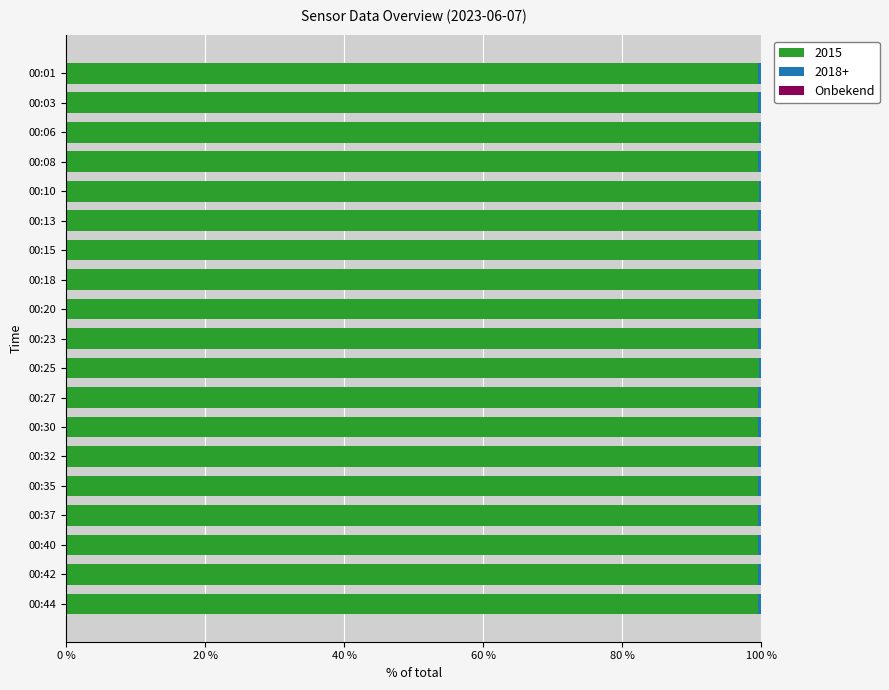

Is it true that 2015 equals 99.6 at 00:23?

True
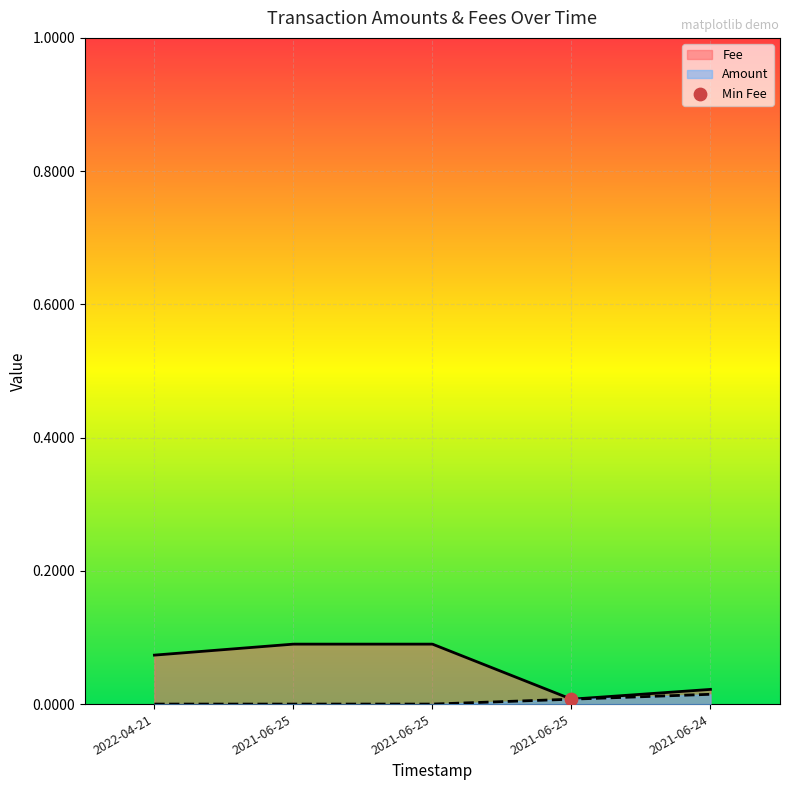

How many lines are shown in the chart?

2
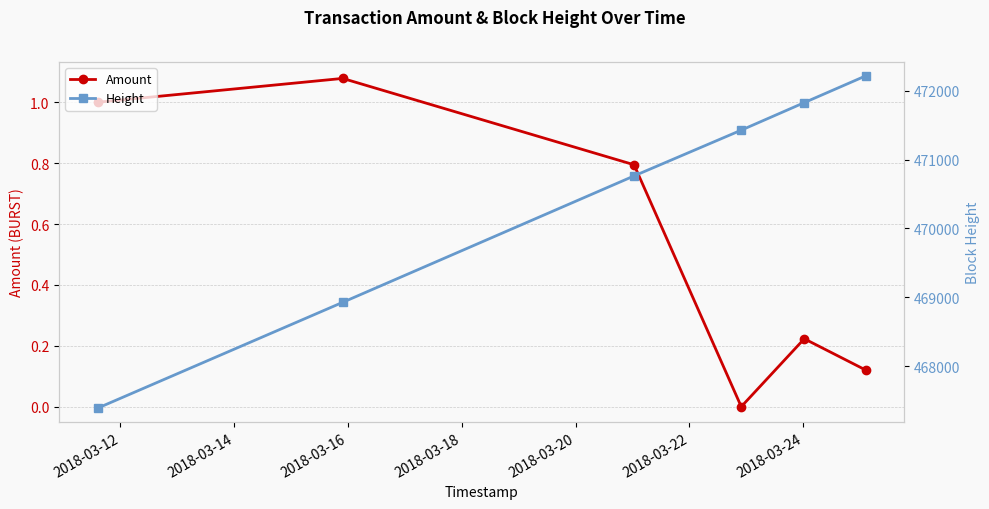

True or false: Amount has a value of 0.3 at 2018-03-16.

False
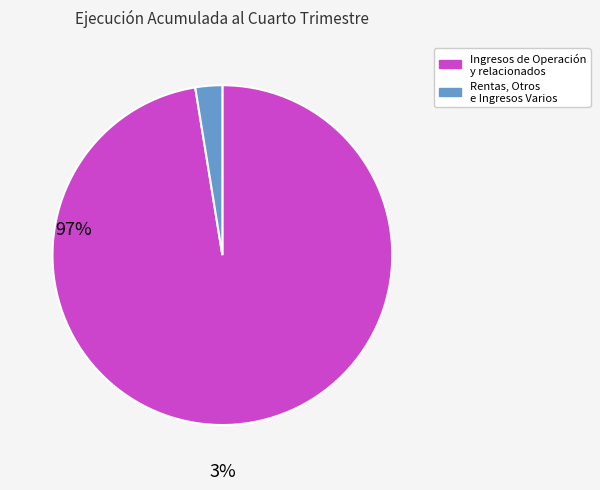

Which slice is the largest?

Ingresos de Operación y relacionados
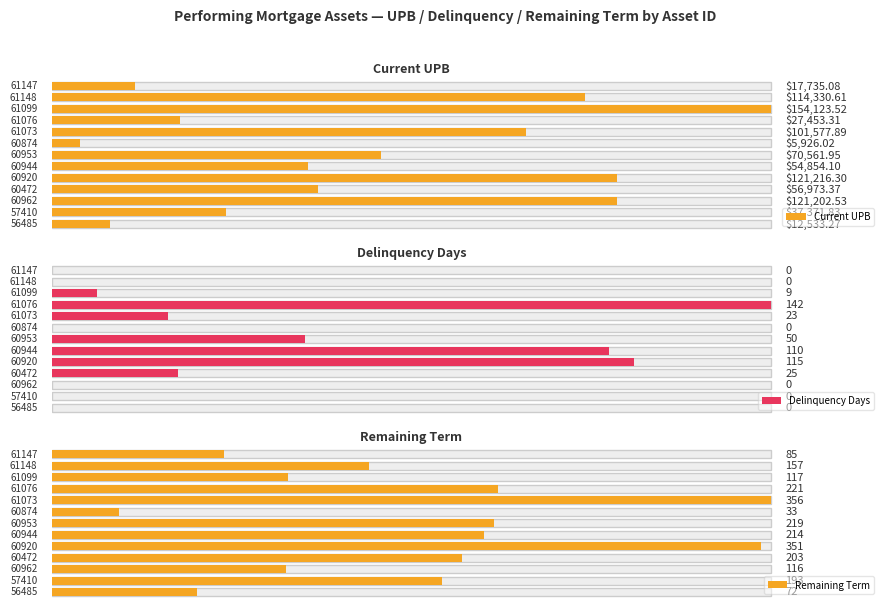

What is the average value?

68912.3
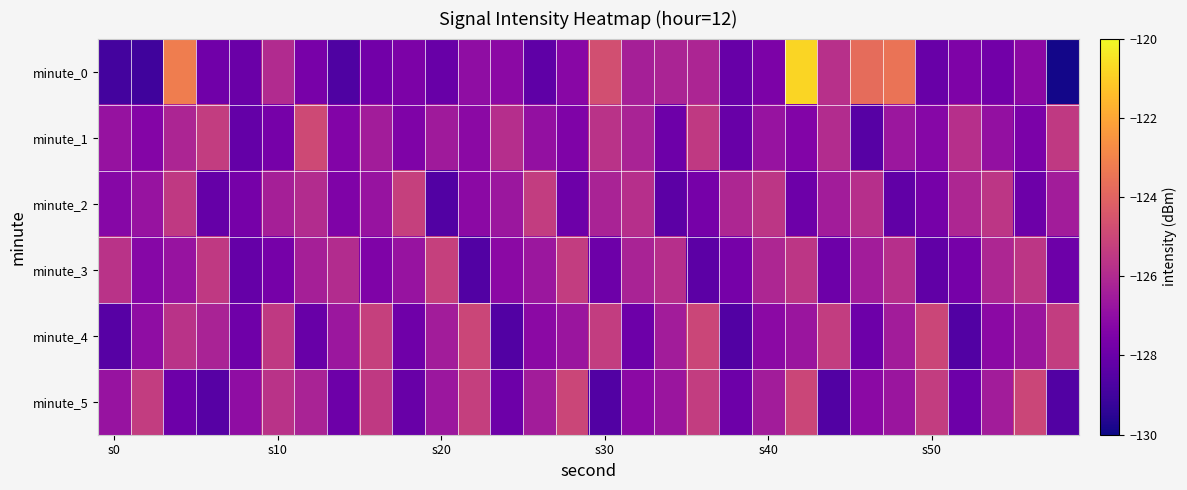

Reading left to right, list all the values displayed in this chart.

minute_0: -128.9	-129.0	-123.2	-127.8	-128.0	-126.0	-127.6	-128.6	-127.8	-127.5	-128.0	-127.0	-127.1	-128.2	-127.2	-124.7	-126.3	-126.2	-126.2	-128.1	-127.5	-120.8	-125.8	-123.7	-123.5	-128.0	-127.5	-127.8	-127.1	-129.9
minute_1: -126.8	-127.3	-126.1	-125.3	-128.1	-127.7	-124.9	-127.4	-126.5	-127.4	-126.5	-127.1	-125.8	-126.9	-127.4	-125.7	-126.2	-127.9	-125.5	-128.0	-126.8	-127.3	-125.9	-128.5	-126.7	-127.2	-125.8	-126.9	-127.6	-125.4
minute_2: -127.2	-126.8	-125.5	-128.1	-127.7	-126.3	-125.9	-127.5	-126.8	-125.2	-128.6	-127.1	-126.7	-125.3	-127.9	-126.2	-125.8	-128.3	-127.7	-126.1	-125.6	-127.9	-126.5	-125.8	-128.2	-127.7	-126.1	-125.6	-127.9	-126.5
minute_3: -125.7	-127.2	-126.8	-125.5	-128.1	-127.7	-126.3	-125.9	-127.5	-126.8	-125.2	-128.6	-127.1	-126.7	-125.3	-127.9	-126.2	-125.8	-128.3	-127.7	-126.1	-125.6	-127.9	-126.5	-125.8	-128.2	-127.7	-126.1	-125.6	-127.9
minute_4: -128.5	-127.0	-125.7	-126.2	-127.9	-125.5	-128.0	-126.7	-125.2	-127.9	-126.5	-125.0	-128.6	-127.1	-126.7	-125.3	-127.9	-126.5	-125.0	-128.6	-127.1	-126.7	-125.3	-127.9	-126.5	-125.0	-128.6	-127.1	-126.7	-125.3
minute_5: -126.8	-125.3	-127.9	-128.5	-127.0	-125.7	-126.2	-127.9	-125.5	-128.0	-126.7	-125.2	-127.9	-126.5	-125.0	-128.6	-127.1	-126.7	-125.3	-127.9	-126.5	-125.0	-128.6	-127.1	-126.7	-125.3	-127.9	-126.5	-125.0	-128.6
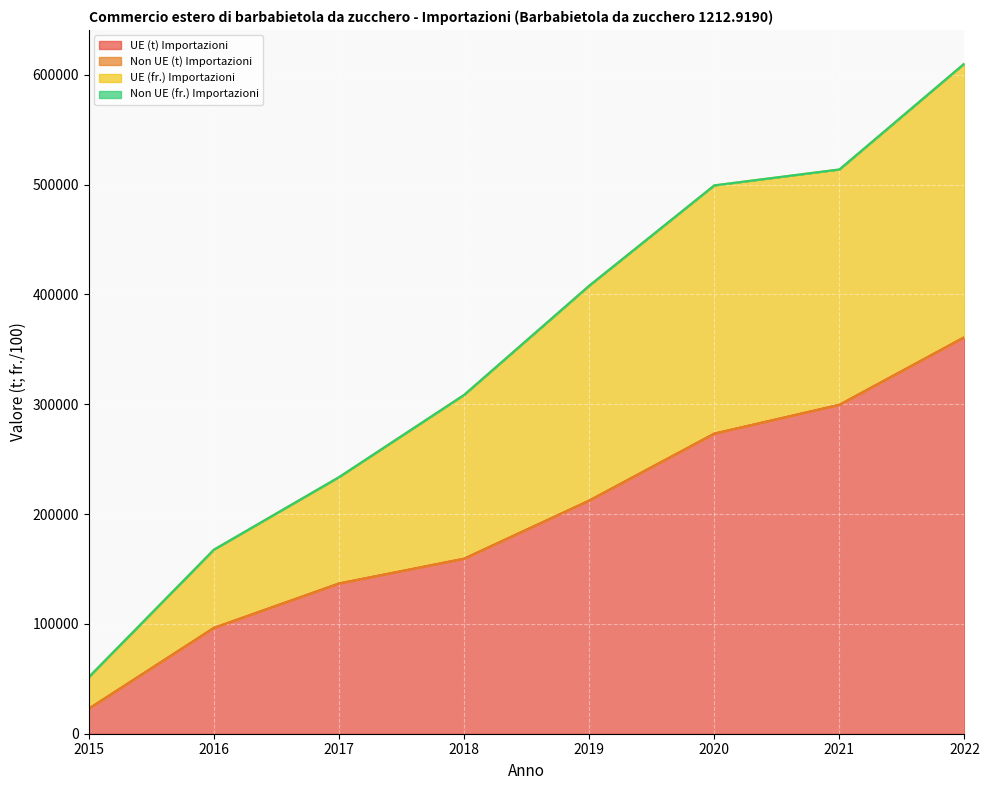

At which category is the sum across all series the highest?

2022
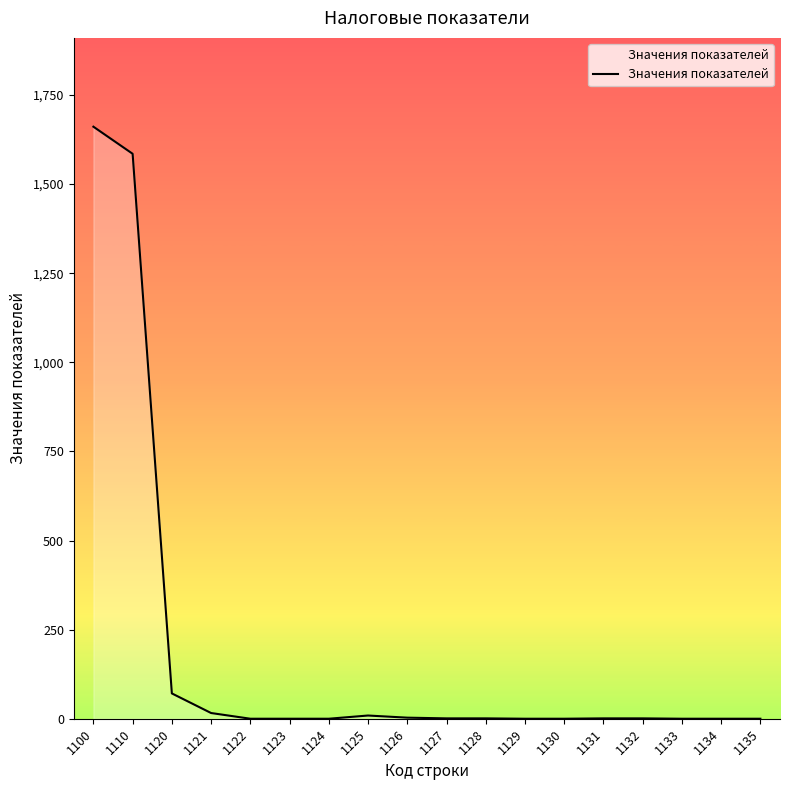

Where does the data first go above 1?

1100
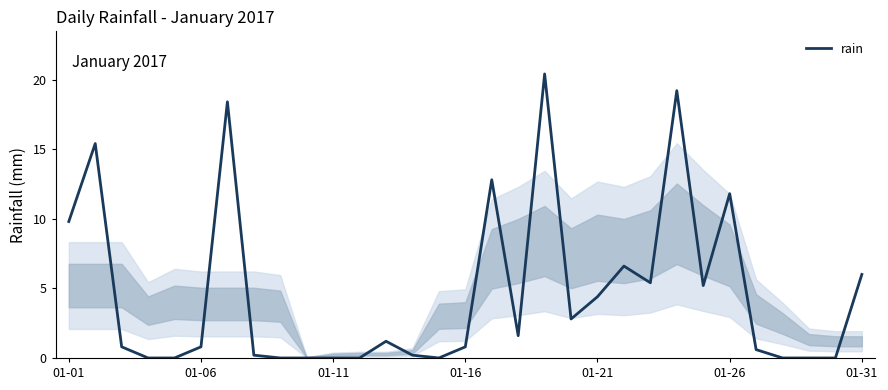

What is the sum of all values?

144.4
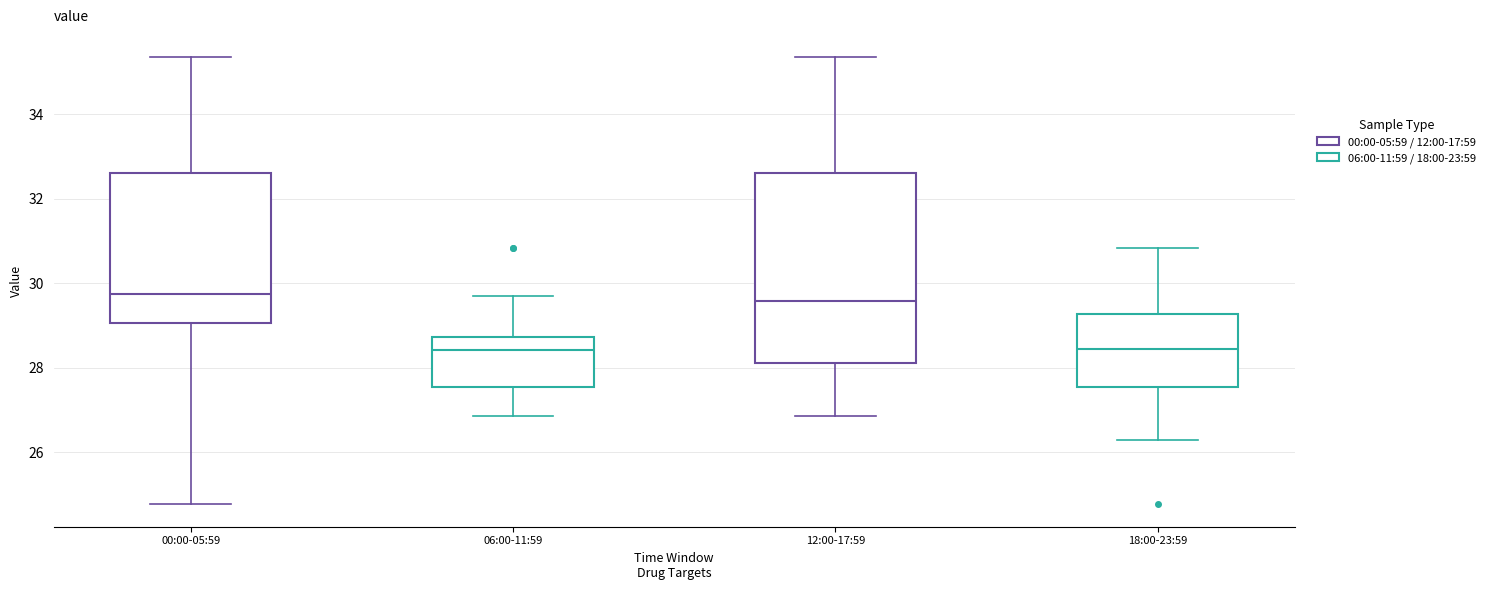

Reading left to right, read every box against the y-axis: the position of its median line, the range the box covers, and the ends of its whiskers. The values are not printed on the chart, so give them approximately, as read against the axis.

00:00-05:59: median 29.8, box 29.0 to 32.6, whiskers 24.8 to 35.4
06:00-11:59: median 28.4, box 27.6 to 28.8, whiskers 26.8 to 29.8
12:00-17:59: median 29.6, box 28.2 to 32.6, whiskers 26.8 to 35.4
18:00-23:59: median 28.4, box 27.6 to 29.2, whiskers 26.4 to 30.8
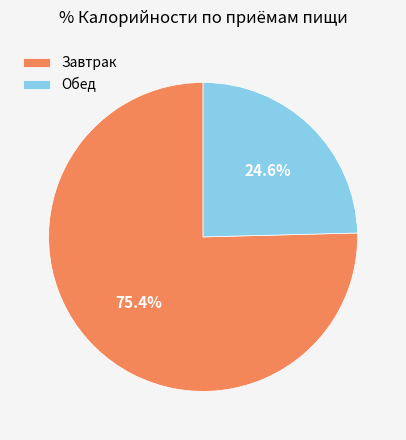

To the nearest percent, what is the difference between the largest and smallest slice percentages?

51%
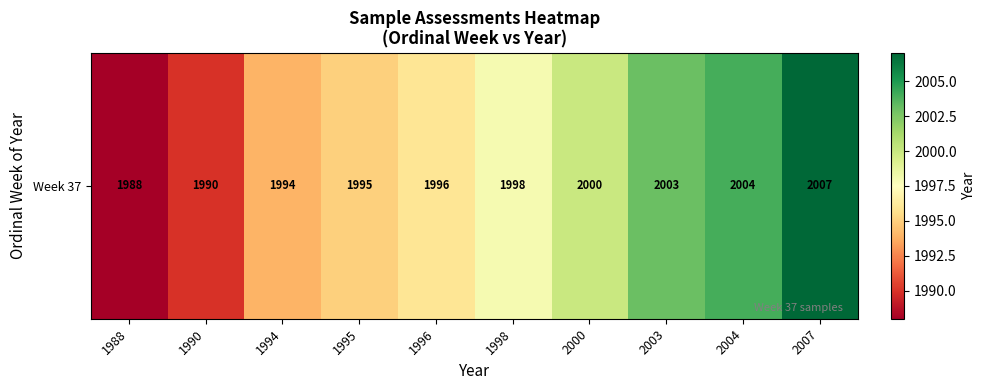

The chart shows a value of 2003 at 2003. True or false?

True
· · ·
What to produce —
How many lines in the records above contain the string "whiskers"? Reply with the number alone.

Solved problem —
5